↓

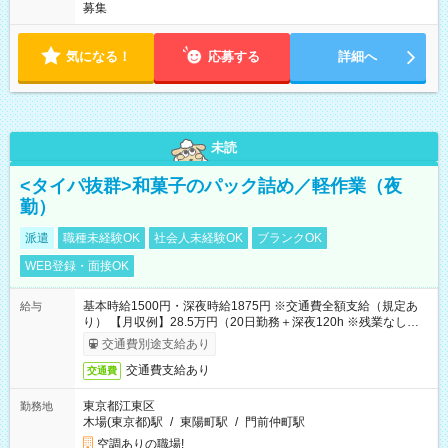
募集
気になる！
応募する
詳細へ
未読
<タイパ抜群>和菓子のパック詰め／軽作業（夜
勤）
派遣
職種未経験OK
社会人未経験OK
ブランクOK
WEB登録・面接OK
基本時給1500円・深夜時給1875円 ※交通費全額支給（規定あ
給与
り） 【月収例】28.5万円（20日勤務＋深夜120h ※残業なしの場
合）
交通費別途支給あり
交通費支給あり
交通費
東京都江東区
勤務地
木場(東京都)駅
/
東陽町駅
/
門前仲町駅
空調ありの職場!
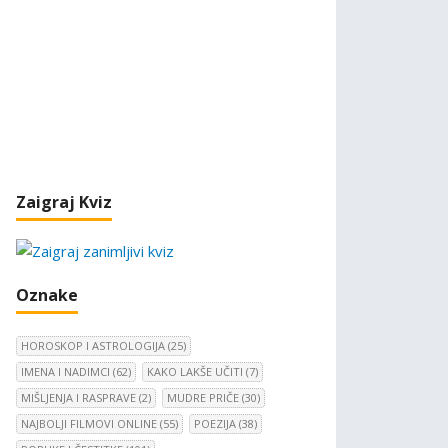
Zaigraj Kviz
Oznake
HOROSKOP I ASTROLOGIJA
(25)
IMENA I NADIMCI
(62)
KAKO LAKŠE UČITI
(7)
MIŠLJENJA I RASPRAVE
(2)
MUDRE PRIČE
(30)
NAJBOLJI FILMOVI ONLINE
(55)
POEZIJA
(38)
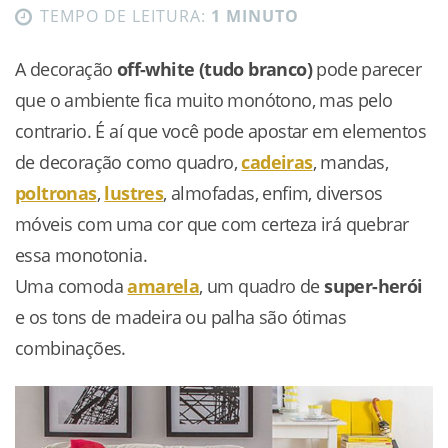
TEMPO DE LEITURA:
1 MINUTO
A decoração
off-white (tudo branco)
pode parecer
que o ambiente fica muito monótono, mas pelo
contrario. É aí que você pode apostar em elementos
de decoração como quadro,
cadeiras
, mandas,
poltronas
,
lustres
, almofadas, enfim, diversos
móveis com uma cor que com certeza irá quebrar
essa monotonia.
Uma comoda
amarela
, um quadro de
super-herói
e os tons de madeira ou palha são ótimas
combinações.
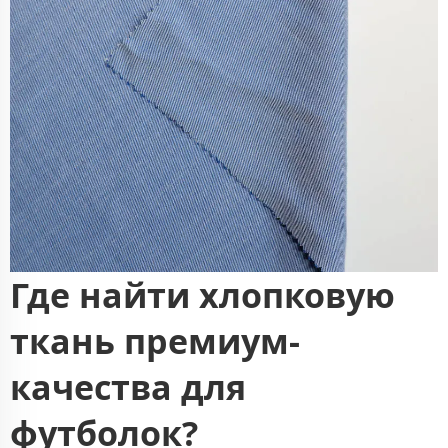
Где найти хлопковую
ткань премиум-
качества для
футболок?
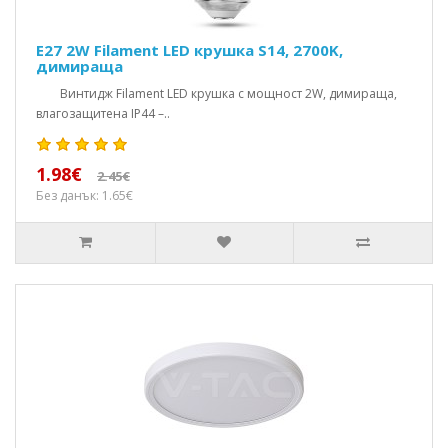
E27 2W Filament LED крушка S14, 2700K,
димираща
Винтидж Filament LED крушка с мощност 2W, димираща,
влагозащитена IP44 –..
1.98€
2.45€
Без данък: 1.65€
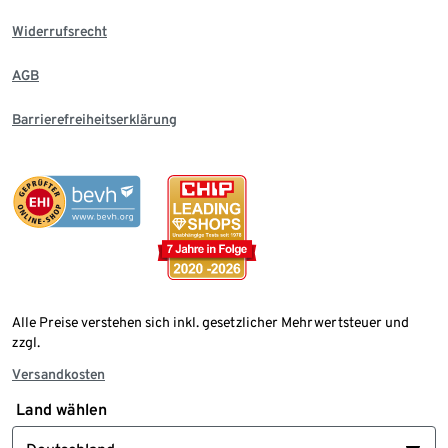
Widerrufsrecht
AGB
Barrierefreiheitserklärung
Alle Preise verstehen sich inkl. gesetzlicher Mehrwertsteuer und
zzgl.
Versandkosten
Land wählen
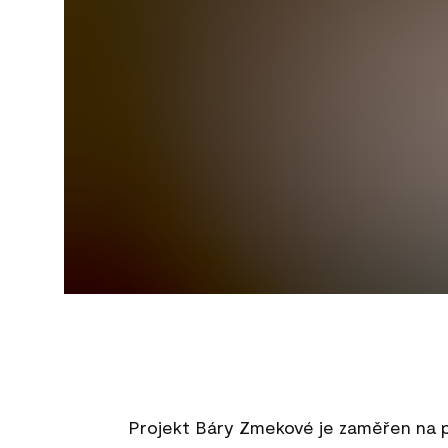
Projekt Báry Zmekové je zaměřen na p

↑

Your objective. Recopy the whole listing above precisely, excluding images.

Result of the exercise.
募集
気になる！
応募する
詳細へ
未読
<タイパ抜群>和菓子のパック詰め／軽作業（夜
勤）
派遣
職種未経験OK
社会人未経験OK
ブランクOK
WEB登録・面接OK
基本時給1500円・深夜時給1875円 ※交通費全額支給（規定あ
給与
り） 【月収例】28.5万円（20日勤務＋深夜120h ※残業なしの場
合）
交通費別途支給あり
交通費支給あり
交通費
東京都江東区
勤務地
木場(東京都)駅
/
東陽町駅
/
門前仲町駅
空調ありの職場!
Zaigraj Kviz
Oznake
HOROSKOP I ASTROLOGIJA
(25)
IMENA I NADIMCI
(62)
KAKO LAKŠE UČITI
(7)
MIŠLJENJA I RASPRAVE
(2)
MUDRE PRIČE
(30)
NAJBOLJI FILMOVI ONLINE
(55)
POEZIJA
(38)
TEMPO DE LEITURA:
1 MINUTO
A decoração
off-white (tudo branco)
pode parecer
que o ambiente fica muito monótono, mas pelo
contrario. É aí que você pode apostar em elementos
de decoração como quadro,
cadeiras
, mandas,
poltronas
,
lustres
, almofadas, enfim, diversos
móveis com uma cor que com certeza irá quebrar
essa monotonia.
Uma comoda
amarela
, um quadro de
super-herói
e os tons de madeira ou palha são ótimas
combinações.
Где найти хлопковую
ткань премиум-
качества для
футболок?
E27 2W Filament LED крушка S14, 2700K,
димираща
Винтидж Filament LED крушка с мощност 2W, димираща,
влагозащитена IP44 –..
1.98€
2.45€
Без данък: 1.65€
Widerrufsrecht
AGB
Barrierefreiheitserklärung
Alle Preise verstehen sich inkl. gesetzlicher Mehrwertsteuer und
zzgl.
Versandkosten
Land wählen
Projekt Báry Zmekové je zaměřen na p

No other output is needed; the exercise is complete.